The difficulty with this outlook on bioethics, proposed by Varmus, the NIH, and groups like the 1994 Embryo Research Panel is that the whole process is tainted by reckless utilitarianism when medical benefit is factored into the ethical equation. Under such a framework, the bottom line of ethical questioning becomes the numbers: Can we save more people than we harm or kill to get the treatment? This line of thinking necessitates that values be assigned to human life in its varying stages, that classes of humanity be prioritized for their worth to society. However, where the concept of personhood is not absolute, the legal and moral status of any given class is up for grabs. Needless to say, this notion does not square with the now quaint ideas that “all men are created equal” and are “endowed by their Creator with certain inalienable rights,” life being foremost among those rights.
One can only hope that Congress will act swiftly to clarify its original intentions in crafting the current embryo research bans. Several courses of action lie open for members of the Senate and the House. Even now, 70 House members and seven Senators are composing a letter to HHS Secretary Donna Shalala requesting that he reverse the NIH’s decision. If nothing comes of that action, two other options remain open.
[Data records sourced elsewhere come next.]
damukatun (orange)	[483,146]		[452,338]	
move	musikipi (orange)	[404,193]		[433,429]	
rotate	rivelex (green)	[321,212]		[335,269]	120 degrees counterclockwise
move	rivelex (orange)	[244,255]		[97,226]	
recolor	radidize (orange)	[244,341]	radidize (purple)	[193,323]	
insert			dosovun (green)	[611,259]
The congressional leadership could force the issue of the NIH’s narrow interpretation of the law in the courts, or they could pass additional legislation that would specifically prohibit the federal funding of research on stem cells obtained by destroying embryos.
Unfortunately, opposition to those courses of action may rise up in Congress itself. Senators Specter and Harkin sit on the key Senate appropriations subcommittee for the Departments of Labor and Health and Human Services and are chairman and ranking minority leader, respectively. Both of them have shown an alarming level of support for embryo and fetal-tissue research. Even more alarming are Specter’s connections to the biotech industry, which has a vested interest in seeing restrictions on embryo and fetal tissue research lifted. Carl Feldbaum, the current president of the Biotechnology Industry Organization (BIO), served as Specter’s chief of staff before joining BIO.
The web of special interests and ideological partisans is tight-knit, but committed, pro-life congressmen such as Rep. Chris Smith (R-N.J.) have shifted their weight behind Americans who do not wish to see their taxes spent on the destruction of human life. Smith calls the NIH’s decision “the latest step by the Clinton administration to treat human beings as property to be manipulated and destroyed.”
Beyond the compelling moral arguments for a broad ban on embryonic stem cell research, Congress must consider the consciences of all of its constituents—not just those of special interests or even of the majority. As Doerflinger pointed out at the Senate subcommittee hearings:
[L]egislators are not merely making an economic decision to allocate limited funds. On behalf of all citizens who pay taxes, they are making a moral decision. They are declaring that certain kinds of research are sufficiently valuable and ethically upright to be conducted in the name of all Americans—and that other kinds are not.
At the very least, a decision to block the federal funding of embryonic stem cell research would ensure that no American need sacrifice his conscience to render unto Caesar. By encouraging science to focus on ethically sound—and promising—avenues of research, Congress can take a leading role in keeping the pursuit of knowledge from trampling on our nation’s most fundamental principles, and seeing that the wheels of progress may continue to turn, but not spin out of control.